NameError: name 'code' is not defined

`user_agent='BadCrawler'`没有带来封禁，仍然死于too many requests.这是为什么呢？

### ---------------------

In [1]:
import urllib

## 了解urllib

### urllib.error

- urllib.error.ContentTooShortError: Exception raised when downloaded size does not match content-length.当urlretrieve() 函数检测到下载数据量小于预期量（由Content-Length标头给出）时，会引发此异常。
- urllib.error.HTTPError: Raised when HTTP error occurs, but also acts like non-error return. 虽然是一个异常（它的子类URLError），但 HTTPError它也可以作为一个非特殊的文件类返回值（urlopen()返回相同的东西）。这在处理异常HTTP错误（例如身份验证请求）时非常有用。
- urllib.error.URLError: Base class for I/O related errors. 处理程序遇到问题时会引发此异常（或派生异常）。它是的子类OSError。
- urllib.error.urllib

### urllib.response

- urllib.response.addbase: Base class for addinfo and addclosehook. Is a good idea for garbage collection.
- urllib.response.addclosehook: Class to add a close hook to an open file.
- urllib.response.addinfo: class to add an info() method to an open file.
- urllib.response.addinfourl: class to add info() and geturl() methods to an open file.

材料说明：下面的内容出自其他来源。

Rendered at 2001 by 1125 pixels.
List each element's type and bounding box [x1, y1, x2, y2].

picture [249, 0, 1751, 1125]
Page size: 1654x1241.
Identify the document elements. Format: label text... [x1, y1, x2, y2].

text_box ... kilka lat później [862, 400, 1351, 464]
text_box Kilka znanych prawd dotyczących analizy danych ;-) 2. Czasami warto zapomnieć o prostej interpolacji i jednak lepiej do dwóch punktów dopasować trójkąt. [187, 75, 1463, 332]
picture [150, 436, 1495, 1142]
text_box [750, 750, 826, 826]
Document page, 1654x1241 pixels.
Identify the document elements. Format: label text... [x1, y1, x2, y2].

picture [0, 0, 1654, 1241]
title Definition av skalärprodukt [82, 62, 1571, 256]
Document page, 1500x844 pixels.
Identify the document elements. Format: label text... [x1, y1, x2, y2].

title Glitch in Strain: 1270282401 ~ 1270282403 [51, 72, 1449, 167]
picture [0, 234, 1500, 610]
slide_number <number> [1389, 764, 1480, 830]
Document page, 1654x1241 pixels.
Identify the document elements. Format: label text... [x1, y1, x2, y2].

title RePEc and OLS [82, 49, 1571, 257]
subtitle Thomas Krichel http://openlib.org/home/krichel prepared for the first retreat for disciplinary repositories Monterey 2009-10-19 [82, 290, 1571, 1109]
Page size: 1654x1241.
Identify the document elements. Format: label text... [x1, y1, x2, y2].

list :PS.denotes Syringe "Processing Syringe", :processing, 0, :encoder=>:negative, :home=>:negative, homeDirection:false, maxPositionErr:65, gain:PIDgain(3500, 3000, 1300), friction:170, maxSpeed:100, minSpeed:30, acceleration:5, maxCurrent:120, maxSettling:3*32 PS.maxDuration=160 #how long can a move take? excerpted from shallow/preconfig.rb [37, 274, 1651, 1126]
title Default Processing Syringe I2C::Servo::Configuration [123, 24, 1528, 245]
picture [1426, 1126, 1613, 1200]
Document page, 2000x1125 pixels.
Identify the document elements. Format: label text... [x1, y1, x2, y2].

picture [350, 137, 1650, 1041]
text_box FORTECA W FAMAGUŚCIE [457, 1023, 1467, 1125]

### urllib.request: 打开和浏览url中内容 

- urllib.request.url2pathname: 
OS-specific conversion from a relative URL of the 'file' scheme to a file system path; not recommended for general use.  

- urllib.request.urlcleanup: 
Clean up temporary files from urlretrieve calls.  

- urllib.request.urljoin： 
Join a base URL and a possibly relative URL to form an absolute interpretation of the latter.  

- urllib.request.urlopen: 
Open the URL url, which can be either a string or a Request object. 
    `urlopen(url, data=None, timeout=<object object at 0x109fa9630>, *, cafile=None, capath=None, cadefault=False, context=None)`   

- urllib.request.urlretrieve: 
Retrieve a URL into a temporary location on disk.
    `urlretrieve(url, filename=None, reporthook=None, data=None)`

- urllib.request.urlsplit:  
Parse a URL into 5 components:`<scheme>://<netloc>/<path>?<query>#<fragment>`
    `urlsplit(url, scheme='', allow_fragments=True)`

- urllib.request.urlparse:  
Parse a URL into 6 components:`<scheme>://<netloc>/<path>;<params>?<query>#<fragment>`
    `urlparse(url, scheme='', allow_fragments=True)`  
    
- urllib.request.urlunparse:
Put a parsed URL back together again.  This may result in a slightly different, but equivalent URL, if the URL that was parsed originally had redundant delimiters, e.g. a ? with an empty query (the draft states that these are equivalent).

- urllib.request.Request: 
    `Request(url, data=None, headers={}, origin_req_host=None, unverifiable=False, method=None)`
    `type(urllib.request.Request(url)): urllib.request.Request `，可替代`urllib.request.urlopen(url)`中的url。

### urllib.parse:解析url

- urllib.parse.urldefrag: 
Removes any existing fragment from URL. Returns a tuple of the defragmented URL and the fragment.  If the URL contained no fragments, the second element is the empty string.

- urllib.parse.urlencode: 
Encode a dict or sequence of two-element tuples into a URL query string.
    `urlencode(query, doseq=False, safe='', encoding=None, errors=None, quote_via=<function quote_plus at 0x10a8c7ea0>)`  

- urllib.parse.urljoin: 
Join a base URL and a possibly relative URL to form an absolute interpretation of the latter.
    `urljoin(base, url, allow_fragments=True)`

- urllib.parse.urlparse: 
Parse a URL into 6 components:` <scheme>://<netloc>/<path>;<params>?<query>#<fragment>`
    `urlparse(url, scheme='', allow_fragments=True)`

- urllib.parse.urlunparse: 
Put a parsed URL back together again.  This may result in a slightly different, but equivalent URL, if the URL that was parsed originally had redundant delimiters, e.g. a ? with an empty query (the draft states that these are equivalent).

- urllib.parse.urlsplit: 
Parse a URL into 5 components:` <scheme>://<netloc>/<path>?<query>#<fragment>`  
    `urlsplit(url, scheme='', allow_fragments=True)`

- urllib.parse.urlunsplit: 
 Combine the elements of a tuple as returned by urlsplit() into a complete URL as a string. The data argument can be any five-item iterable. This may result in a slightly different, but equivalent URL, if the URL that was parsed originally had unnecessary delimiters (for example, a ? with an empty query; the RFC states that these are equivalent).